<The limit of scatter dot plot - geom_point()>
When the density of the graph in a particular range is high, we cannot really figure out how dense it is, and how many dots are in the position. For a solution, we can set alpha and shape of the dots, but the solutions are not enough to solve the limitations.
ggplot(data=diamonds,aes(x=x*y*z,y=price))+geom_point()
> ggplot(data=diamonds,aes(x=x*y*z,y=price))+geom_point(alpha=0.1)
> ggplot(data=diamonds,aes(x=x*y*z,y=price))+geom_point(shape=1)
> ggplot(data=diamonds,aes(x=x*y*z,y=price))+stat_bin2d()
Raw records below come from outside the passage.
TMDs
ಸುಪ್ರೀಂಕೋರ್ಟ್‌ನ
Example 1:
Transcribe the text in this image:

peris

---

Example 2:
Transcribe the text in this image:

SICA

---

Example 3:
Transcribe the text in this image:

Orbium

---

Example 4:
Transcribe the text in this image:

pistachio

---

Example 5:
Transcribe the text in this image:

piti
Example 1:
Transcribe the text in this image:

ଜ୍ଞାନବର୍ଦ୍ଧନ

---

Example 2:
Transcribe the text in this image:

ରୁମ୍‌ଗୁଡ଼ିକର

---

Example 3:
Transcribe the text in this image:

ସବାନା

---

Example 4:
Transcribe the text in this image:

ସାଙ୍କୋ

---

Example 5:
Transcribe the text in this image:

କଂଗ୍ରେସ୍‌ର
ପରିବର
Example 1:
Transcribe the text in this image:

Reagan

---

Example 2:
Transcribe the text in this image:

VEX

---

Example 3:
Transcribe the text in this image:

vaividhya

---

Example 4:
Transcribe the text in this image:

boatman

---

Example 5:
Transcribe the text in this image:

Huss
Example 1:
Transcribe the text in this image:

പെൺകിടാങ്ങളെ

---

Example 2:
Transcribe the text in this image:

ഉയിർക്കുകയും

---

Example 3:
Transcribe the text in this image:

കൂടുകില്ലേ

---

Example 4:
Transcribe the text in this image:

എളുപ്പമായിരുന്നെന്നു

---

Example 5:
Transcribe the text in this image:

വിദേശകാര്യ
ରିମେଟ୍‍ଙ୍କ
> ggplot(data=diamonds,aes(x=x*y*z,y=price))+stat_bin2d(bins=50)
For this example, by setting the number of bins 50, the graph becomes having 2500 rectangles in total.
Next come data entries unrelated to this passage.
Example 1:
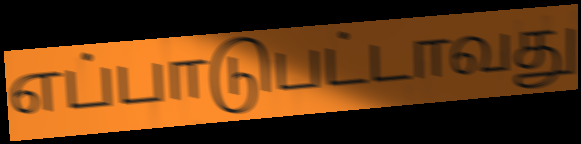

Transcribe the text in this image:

எப்பாடுபட்டாவது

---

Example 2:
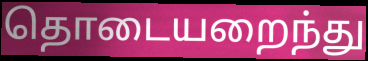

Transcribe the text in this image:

தொடையறைந்து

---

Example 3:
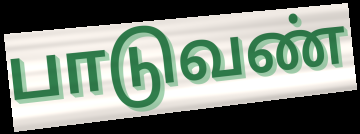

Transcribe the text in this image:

பாடுவண்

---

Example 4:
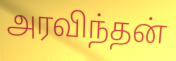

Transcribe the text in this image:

அரவிந்தன்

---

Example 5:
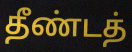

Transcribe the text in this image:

தீண்டத்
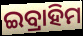
ଇବ୍ରାହିମ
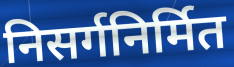
निसर्गनिर्मित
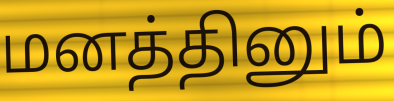
மனத்தினும்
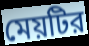
মেয়টির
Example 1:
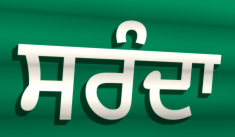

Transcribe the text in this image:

ਸਰੰਦਾ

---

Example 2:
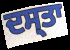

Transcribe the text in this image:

ਦਸ੍ਤਾ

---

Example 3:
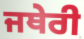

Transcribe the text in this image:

ਜਥੇਰੀ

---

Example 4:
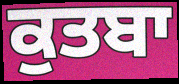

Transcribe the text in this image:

ਕੁਤਬਾ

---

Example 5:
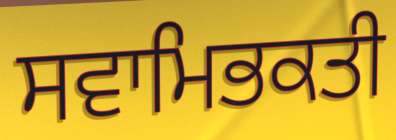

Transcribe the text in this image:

ਸਵਾਮਿਭਕਤੀ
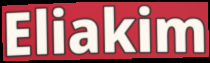
Eliakim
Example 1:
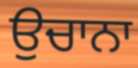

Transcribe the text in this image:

ਉਚਾਨਾ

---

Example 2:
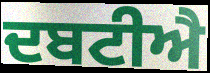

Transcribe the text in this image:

ਦਬਟੀਐ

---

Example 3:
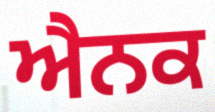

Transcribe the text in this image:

ਐਨਕ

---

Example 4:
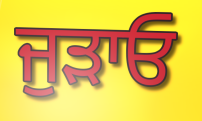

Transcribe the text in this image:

ਜੁੜਾਓ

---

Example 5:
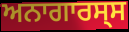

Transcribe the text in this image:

ਅਨਾਗਾਰਸ੍ਸ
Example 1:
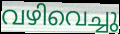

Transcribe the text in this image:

വഴിവെച്ചു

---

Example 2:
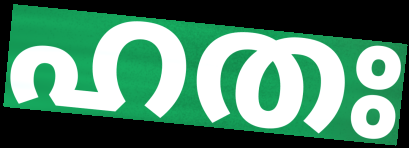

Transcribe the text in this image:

ഹതഃ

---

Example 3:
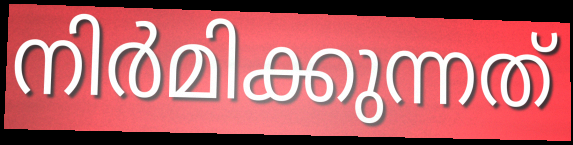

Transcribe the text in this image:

നിർമിക്കുന്നത്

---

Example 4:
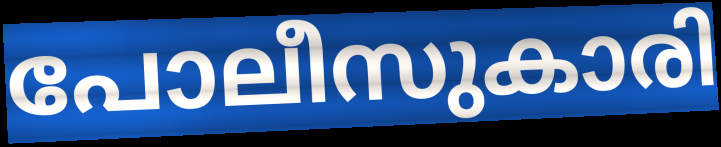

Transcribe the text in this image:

പോലീസുകാരി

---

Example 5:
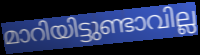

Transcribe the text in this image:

മാറിയിട്ടുണ്ടാവില്ല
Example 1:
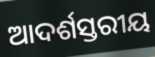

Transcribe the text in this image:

ଆଦର୍ଶସ୍ତରୀୟ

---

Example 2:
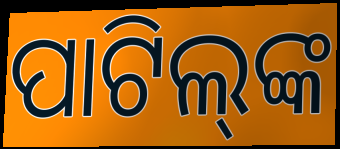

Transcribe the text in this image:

ପାଟିଲ୍‌ଙ୍କ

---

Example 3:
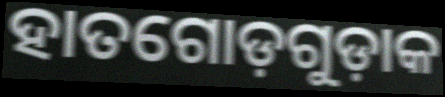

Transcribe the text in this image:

ହାତଗୋଡ଼ଗୁଡ଼ାକ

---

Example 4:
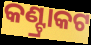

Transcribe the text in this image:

କଣ୍ଟ୍ରାକଟ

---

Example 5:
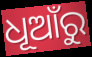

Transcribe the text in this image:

ଧୂଆଁରୁ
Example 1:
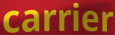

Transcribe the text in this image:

carrier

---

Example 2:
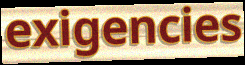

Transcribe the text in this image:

exigencies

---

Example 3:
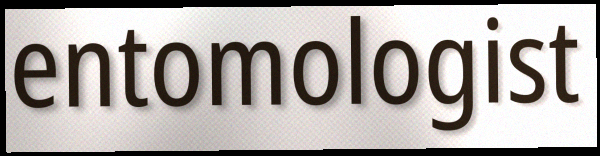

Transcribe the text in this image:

entomologist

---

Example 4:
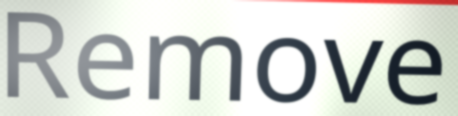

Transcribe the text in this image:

Remove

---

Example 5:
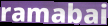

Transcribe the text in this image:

ramabai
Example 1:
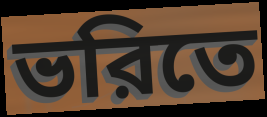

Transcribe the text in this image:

ভরিতে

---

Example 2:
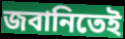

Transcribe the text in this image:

জবানিতেই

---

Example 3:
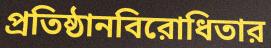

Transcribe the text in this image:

প্রতিষ্ঠানবিরোধিতার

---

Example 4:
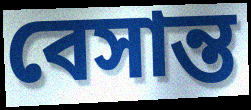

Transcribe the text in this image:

বেসান্ত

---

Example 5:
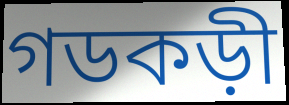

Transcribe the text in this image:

গডকড়ী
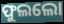
ଫୁଲଲୋ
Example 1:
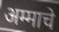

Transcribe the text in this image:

अम्माचे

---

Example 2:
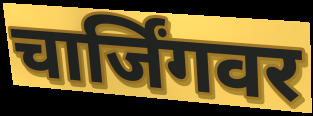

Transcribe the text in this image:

चार्जिंगवर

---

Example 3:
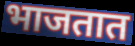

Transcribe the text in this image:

भाजतात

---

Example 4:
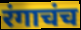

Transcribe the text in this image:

रंगाचंच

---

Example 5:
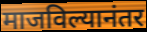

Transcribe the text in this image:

माजविल्यानंतर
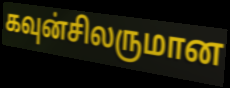
கவுன்சிலருமான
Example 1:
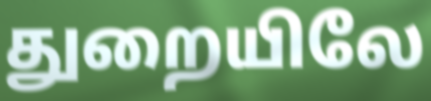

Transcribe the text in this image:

துறையிலே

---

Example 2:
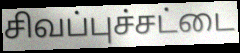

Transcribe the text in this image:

சிவப்புச்சட்டை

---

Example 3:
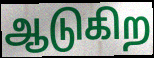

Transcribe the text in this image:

ஆடுகிற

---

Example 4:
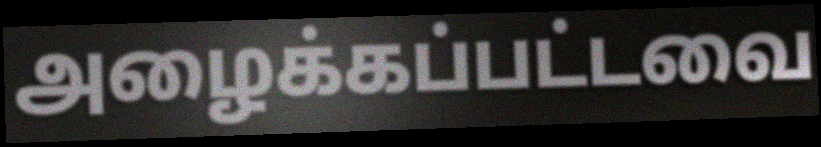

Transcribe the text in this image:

அழைக்கப்பட்டவை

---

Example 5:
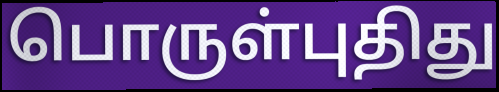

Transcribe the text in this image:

பொருள்புதிது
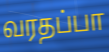
வரதப்பா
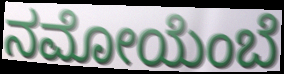
ನಮೋಯೆಂಬೆ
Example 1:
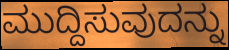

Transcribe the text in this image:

ಮುದ್ದಿಸುವುದನ್ನು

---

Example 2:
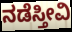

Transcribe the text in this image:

ನಡೆಸ್ತೀವಿ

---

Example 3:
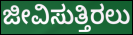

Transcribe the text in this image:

ಜೀವಿಸುತ್ತಿರಲು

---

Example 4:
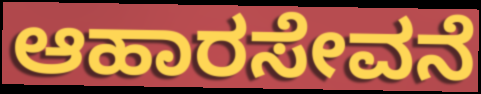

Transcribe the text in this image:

ಆಹಾರಸೇವನೆ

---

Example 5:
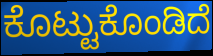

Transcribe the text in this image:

ಕೊಟ್ಟುಕೊಂಡಿದೆ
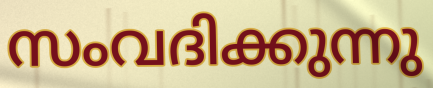
സംവദിക്കുന്നു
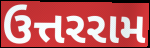
ઉત્તરરામ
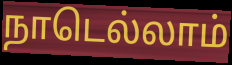
நாடெல்லாம்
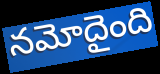
నమోదైంది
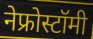
नेफ्रोस्टॉमी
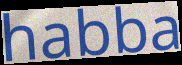
habba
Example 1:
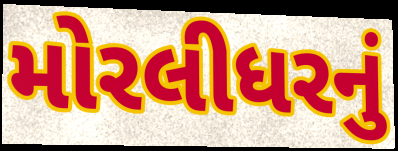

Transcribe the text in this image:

મોરલીધરનું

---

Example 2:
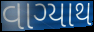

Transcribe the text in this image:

વાગ્યાથ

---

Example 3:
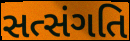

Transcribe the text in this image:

સત્સંગતિ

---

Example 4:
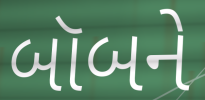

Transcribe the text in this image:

બૉબને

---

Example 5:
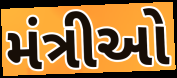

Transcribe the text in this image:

મંત્રીઓ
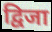
द्विजा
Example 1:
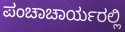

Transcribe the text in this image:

ಪಂಚಾಚಾರ್ಯರಲ್ಲಿ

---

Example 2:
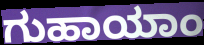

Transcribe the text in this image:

ಗುಹಾಯಾಂ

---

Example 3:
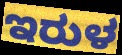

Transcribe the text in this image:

by setting the number of bins yourself, you can have a more concrete frequency graph.
> ggplot(data=diamonds,aes(x=x*y*z,y=price))+stat_bin2d(bins=50)+scale_fill_gradient(low="lightblue",high="black")
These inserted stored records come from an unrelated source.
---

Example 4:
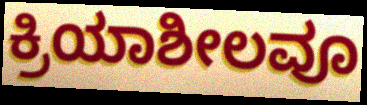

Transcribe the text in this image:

ಕ್ರಿಯಾಶೀಲವೂ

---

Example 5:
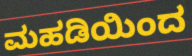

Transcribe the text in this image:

ಮಹಡಿಯಿಂದ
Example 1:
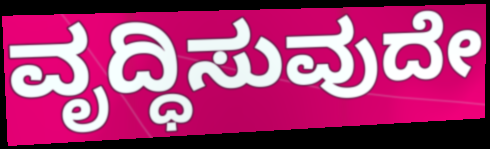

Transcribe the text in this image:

ವೃದ್ಧಿಸುವುದೇ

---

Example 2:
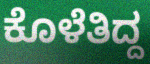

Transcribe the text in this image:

ಕೊಳೆತಿದ್ದ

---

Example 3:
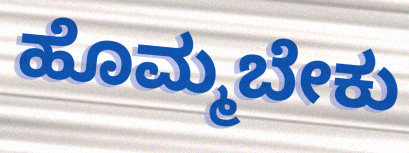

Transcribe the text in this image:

ಹೊಮ್ಮಬೇಕು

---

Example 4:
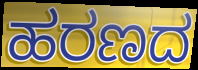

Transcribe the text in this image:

ಹರಣದ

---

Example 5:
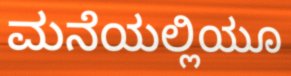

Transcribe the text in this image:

ಮನೆಯಲ್ಲಿಯೂ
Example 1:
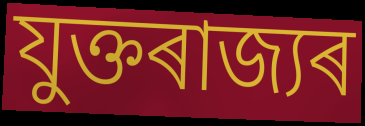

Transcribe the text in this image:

যুক্তৰাজ্যৰ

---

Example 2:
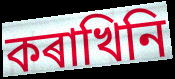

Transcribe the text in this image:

কৰাখিনি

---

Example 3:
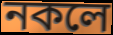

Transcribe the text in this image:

নকলে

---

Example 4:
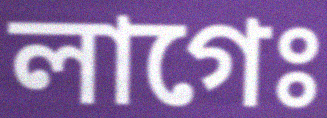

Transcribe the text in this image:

লাগেঃ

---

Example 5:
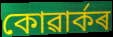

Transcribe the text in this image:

কোৱাৰ্কৰ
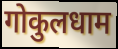
गोकुलधाम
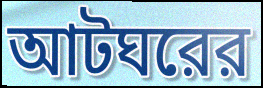
আটঘরের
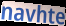
navhte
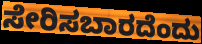
ಸೇರಿಸಬಾರದೆಂದು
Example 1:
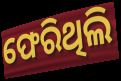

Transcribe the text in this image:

ଫେରିଥିଲି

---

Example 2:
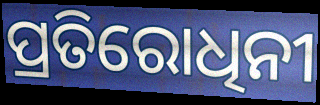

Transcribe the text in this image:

ପ୍ରତିରୋଧିନୀ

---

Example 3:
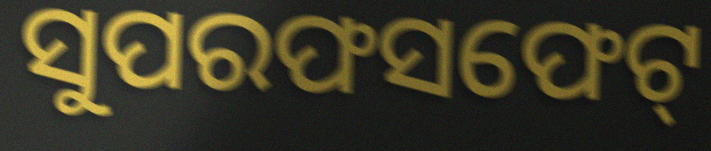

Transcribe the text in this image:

ସୁପରଫସଫେଟ୍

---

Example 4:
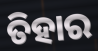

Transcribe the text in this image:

ତିହାର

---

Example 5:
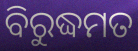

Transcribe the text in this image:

ବିରୁଦ୍ଧମତ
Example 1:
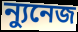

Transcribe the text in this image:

ন্যুনেজ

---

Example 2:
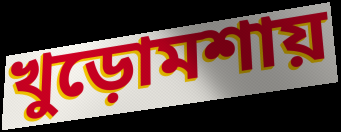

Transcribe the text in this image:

খুড়োমশায়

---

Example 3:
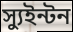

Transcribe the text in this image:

স্যুইন্টন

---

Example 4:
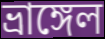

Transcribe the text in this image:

ভ্রাঙ্গেল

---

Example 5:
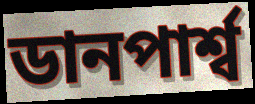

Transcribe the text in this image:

ডানপার্শ্ব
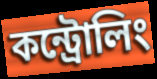
কন্ট্রোলিং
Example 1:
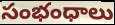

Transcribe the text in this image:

సంభంధాలు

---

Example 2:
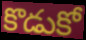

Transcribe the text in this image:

> ggplot(data=diamonds,aes(x=x*y*z,y=price))+stat_bin2d(bins=50)+scale_fill_gradient(low="lightblue",high="black",limits=c(0,9000))
the legend can be set manually by adding 'limits=c()'
<stat_binhex() - hexagon bins>
>install.packages("hexbin")
>library(hexbin)
> ggplot(data=diamonds,aes(x=x*y*z,y=price))+stat_binhex()
> ggplot(data=diamonds,aes(x=x*y*z,y=price))+stat_binhex()+scale_fill_gradient(low="lightblue",high="red",limits=c(0,12000))
> ggplot(data=diamonds,aes(x=x*y*z,y=price))+stat_binhex()+scale_fill_gradient(low="lightblue",high="red",breaks=c(1000,2000,3000,4000,5000,6000,7000,8000,9000,10000,11000,12000),limits=c(0,12000))
> ggplot(data=diamonds,aes(x=x*y*z,y=price))+stat_binhex()+scale_fill_gradient(low="lightblue",high="red",breaks=c(seq(from=0,to=12000,by=1000)),limits=c(0,12000))
seq(from=9,to=12000,by=1000) is the simple version of breaks=c(1000,2000,3000,4000,5000,6000,7000,8000,9000,10000,11000,12000)
<The reason for gray bins when setting the legend manually >
> ggplot(data=diamonds,aes(x=x*y*z,y=price))+stat_binhex()+scale_fill_gradient(low="lightblue",high="red",limits=c(0,2000))
you can set the legend manually by adding 'limits=c()'.
In this case, you should consider the range of counts carefully.
The gray hexagon represents that the frequencies(counts) of the area is over the range of legend.
<The way to jittering overlapped dots >
You may know that the limitation of the dot plot is a disability of representing frequencies.
I think jittering dots seems to fix the problem.
However, this method is only useful when using a discrete variable in x or y.
> ggplot(data=mpg,aes(x=class,y=cty))+geom_point()
you cannot know the frequencies of dots by just using geom_point()
> ggplot(data=mpg,aes(x=class,y=cty))+geom_point(position="jitter")
> ggplot(data=mpg,aes(x=class,y=cty))+geom_point(position=position_jitter(width=0.3,height=0))